◆ **RECORDS SUPPLIED**
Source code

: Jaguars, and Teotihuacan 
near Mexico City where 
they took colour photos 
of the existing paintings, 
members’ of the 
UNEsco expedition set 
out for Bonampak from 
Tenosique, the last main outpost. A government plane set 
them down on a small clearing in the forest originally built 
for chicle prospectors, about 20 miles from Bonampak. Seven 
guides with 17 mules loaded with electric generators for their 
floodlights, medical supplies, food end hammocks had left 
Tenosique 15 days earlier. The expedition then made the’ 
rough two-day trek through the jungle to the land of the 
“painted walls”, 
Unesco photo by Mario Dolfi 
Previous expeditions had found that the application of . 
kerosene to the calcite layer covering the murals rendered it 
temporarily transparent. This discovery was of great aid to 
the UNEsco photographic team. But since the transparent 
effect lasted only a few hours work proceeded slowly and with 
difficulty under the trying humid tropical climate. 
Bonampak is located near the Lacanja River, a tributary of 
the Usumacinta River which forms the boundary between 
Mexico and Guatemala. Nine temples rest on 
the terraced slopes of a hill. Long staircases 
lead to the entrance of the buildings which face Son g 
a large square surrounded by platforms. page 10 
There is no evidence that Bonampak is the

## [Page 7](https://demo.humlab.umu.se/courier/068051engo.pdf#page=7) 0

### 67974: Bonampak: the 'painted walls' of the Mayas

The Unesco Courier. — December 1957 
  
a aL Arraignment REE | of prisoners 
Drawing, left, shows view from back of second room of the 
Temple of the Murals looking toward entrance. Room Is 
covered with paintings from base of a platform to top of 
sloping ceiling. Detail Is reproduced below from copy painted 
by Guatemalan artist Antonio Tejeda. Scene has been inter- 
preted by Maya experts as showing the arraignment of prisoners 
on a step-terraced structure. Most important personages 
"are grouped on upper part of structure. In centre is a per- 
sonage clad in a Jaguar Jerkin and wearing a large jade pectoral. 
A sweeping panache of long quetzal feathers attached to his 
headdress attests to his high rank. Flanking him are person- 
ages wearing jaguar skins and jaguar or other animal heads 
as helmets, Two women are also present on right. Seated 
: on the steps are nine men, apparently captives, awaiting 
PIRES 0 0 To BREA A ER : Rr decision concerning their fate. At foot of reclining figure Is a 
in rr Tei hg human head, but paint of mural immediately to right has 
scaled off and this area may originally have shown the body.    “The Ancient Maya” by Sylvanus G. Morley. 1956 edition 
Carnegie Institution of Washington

==

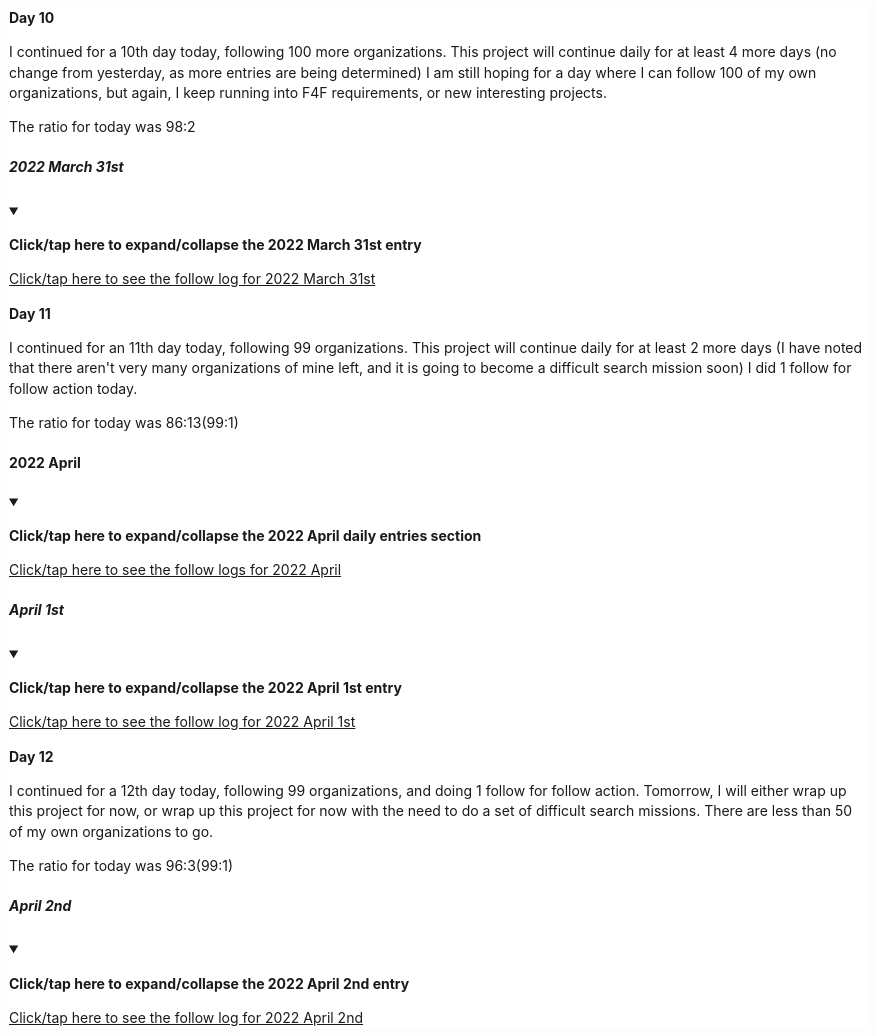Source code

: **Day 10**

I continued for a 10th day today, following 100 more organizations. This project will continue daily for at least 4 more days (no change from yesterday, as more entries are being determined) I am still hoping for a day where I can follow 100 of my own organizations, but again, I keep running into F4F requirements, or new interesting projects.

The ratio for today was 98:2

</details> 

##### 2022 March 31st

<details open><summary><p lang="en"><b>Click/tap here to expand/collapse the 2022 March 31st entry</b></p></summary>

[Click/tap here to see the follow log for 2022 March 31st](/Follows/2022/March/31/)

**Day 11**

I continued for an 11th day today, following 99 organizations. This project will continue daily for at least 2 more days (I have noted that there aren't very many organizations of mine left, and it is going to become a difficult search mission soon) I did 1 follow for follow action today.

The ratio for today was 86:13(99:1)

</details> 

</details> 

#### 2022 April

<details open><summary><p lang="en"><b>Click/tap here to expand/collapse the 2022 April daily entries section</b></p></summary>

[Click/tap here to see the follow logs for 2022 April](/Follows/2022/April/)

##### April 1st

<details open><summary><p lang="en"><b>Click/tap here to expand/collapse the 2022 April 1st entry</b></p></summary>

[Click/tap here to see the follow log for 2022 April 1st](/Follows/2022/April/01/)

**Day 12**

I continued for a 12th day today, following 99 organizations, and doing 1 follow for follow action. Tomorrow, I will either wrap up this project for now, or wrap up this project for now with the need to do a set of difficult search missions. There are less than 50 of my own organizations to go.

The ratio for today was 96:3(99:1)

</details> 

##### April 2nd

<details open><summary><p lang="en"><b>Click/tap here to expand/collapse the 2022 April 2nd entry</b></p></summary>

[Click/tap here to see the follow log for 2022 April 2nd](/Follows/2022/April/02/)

==

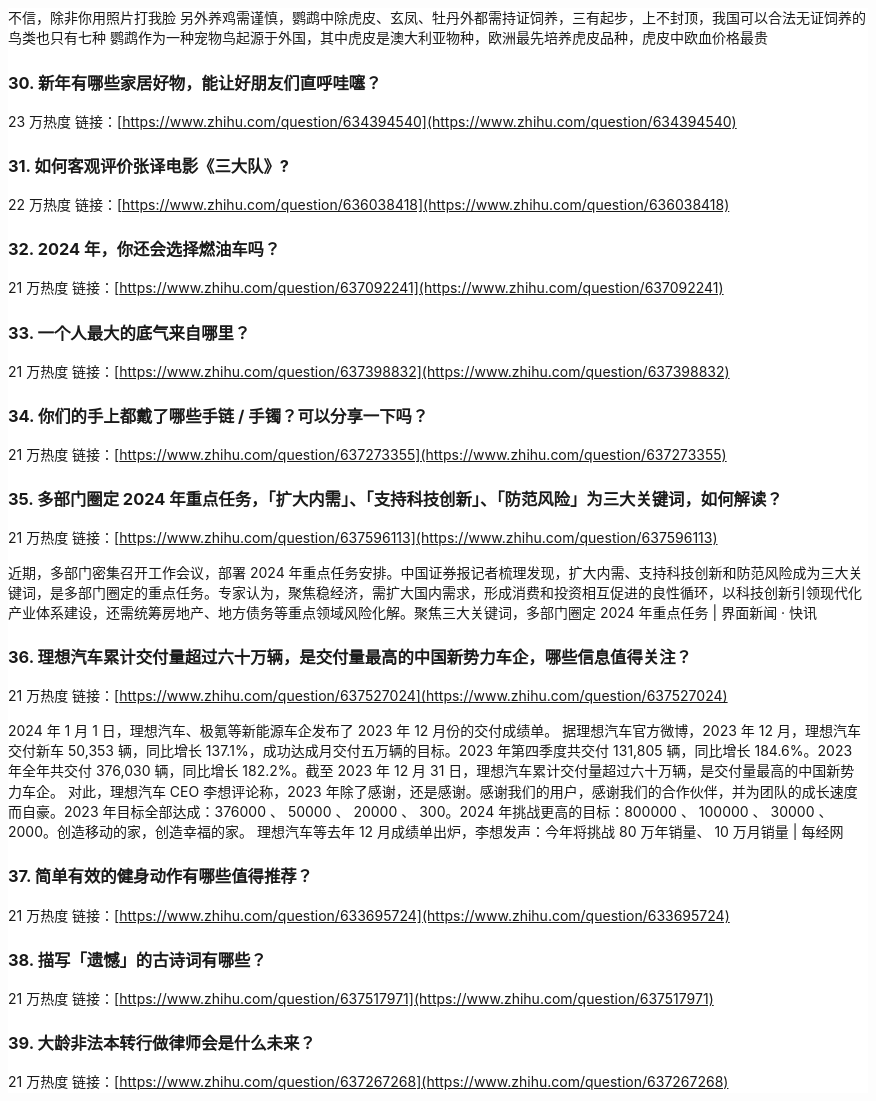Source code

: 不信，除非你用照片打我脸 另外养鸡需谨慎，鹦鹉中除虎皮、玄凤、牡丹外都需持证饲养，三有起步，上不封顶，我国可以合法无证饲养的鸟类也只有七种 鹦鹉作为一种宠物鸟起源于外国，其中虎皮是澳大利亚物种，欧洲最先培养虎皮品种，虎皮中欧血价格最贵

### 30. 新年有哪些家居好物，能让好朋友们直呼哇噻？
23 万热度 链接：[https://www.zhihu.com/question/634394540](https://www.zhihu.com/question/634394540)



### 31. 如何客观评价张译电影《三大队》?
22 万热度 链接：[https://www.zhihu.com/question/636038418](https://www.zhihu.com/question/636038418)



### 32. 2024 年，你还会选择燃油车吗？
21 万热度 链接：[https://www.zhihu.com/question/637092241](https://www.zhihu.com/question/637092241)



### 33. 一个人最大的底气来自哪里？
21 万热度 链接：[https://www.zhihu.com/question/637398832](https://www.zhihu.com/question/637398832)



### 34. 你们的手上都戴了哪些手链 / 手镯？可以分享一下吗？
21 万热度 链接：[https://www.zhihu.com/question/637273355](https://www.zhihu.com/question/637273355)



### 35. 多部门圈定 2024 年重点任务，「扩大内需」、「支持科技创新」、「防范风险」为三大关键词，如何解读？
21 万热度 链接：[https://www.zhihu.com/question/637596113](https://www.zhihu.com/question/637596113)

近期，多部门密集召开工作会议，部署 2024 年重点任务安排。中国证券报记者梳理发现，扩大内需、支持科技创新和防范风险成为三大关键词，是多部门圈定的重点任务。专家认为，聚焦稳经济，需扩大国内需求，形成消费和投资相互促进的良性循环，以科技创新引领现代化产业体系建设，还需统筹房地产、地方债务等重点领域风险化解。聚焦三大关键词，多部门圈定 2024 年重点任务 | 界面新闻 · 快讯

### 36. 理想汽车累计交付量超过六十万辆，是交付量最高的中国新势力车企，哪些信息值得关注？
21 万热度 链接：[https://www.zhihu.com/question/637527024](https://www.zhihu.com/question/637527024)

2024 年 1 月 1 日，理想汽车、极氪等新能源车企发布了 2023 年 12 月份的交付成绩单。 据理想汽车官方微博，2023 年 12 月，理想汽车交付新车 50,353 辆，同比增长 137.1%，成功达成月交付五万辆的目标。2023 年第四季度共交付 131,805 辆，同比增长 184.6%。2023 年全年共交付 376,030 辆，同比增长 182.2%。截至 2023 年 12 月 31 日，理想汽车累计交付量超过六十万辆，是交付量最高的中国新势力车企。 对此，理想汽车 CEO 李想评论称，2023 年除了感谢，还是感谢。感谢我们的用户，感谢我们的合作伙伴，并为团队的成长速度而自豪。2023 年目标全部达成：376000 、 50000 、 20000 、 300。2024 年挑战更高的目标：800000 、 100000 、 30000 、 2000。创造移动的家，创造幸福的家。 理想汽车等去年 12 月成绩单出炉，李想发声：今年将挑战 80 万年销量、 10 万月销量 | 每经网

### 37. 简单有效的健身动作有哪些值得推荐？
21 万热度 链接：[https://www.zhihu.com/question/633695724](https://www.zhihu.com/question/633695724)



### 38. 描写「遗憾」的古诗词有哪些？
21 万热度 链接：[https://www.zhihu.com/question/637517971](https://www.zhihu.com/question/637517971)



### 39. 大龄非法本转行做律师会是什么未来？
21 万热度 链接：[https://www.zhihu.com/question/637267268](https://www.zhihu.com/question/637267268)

◆ **JOB**
Please recast the stretch from the line containing "I continued for a 10th" through the line containing "##### 2022 March 31st" as a JSON list of strings, with one string per line and blank lines left out.

◆ **WORKED SOLUTION**
[
  "I continued for a 10th day today, following 100 more organizations. This project will continue daily for at least 4 more days (no change from yesterday, as more entries are being determined) I am still hoping for a day where I can follow 100 of my own organizations, but again, I keep running into F4F requirements, or new interesting projects.",
  "The ratio for today was 98:2",
  "</details> ",
  "##### 2022 March 31st"
]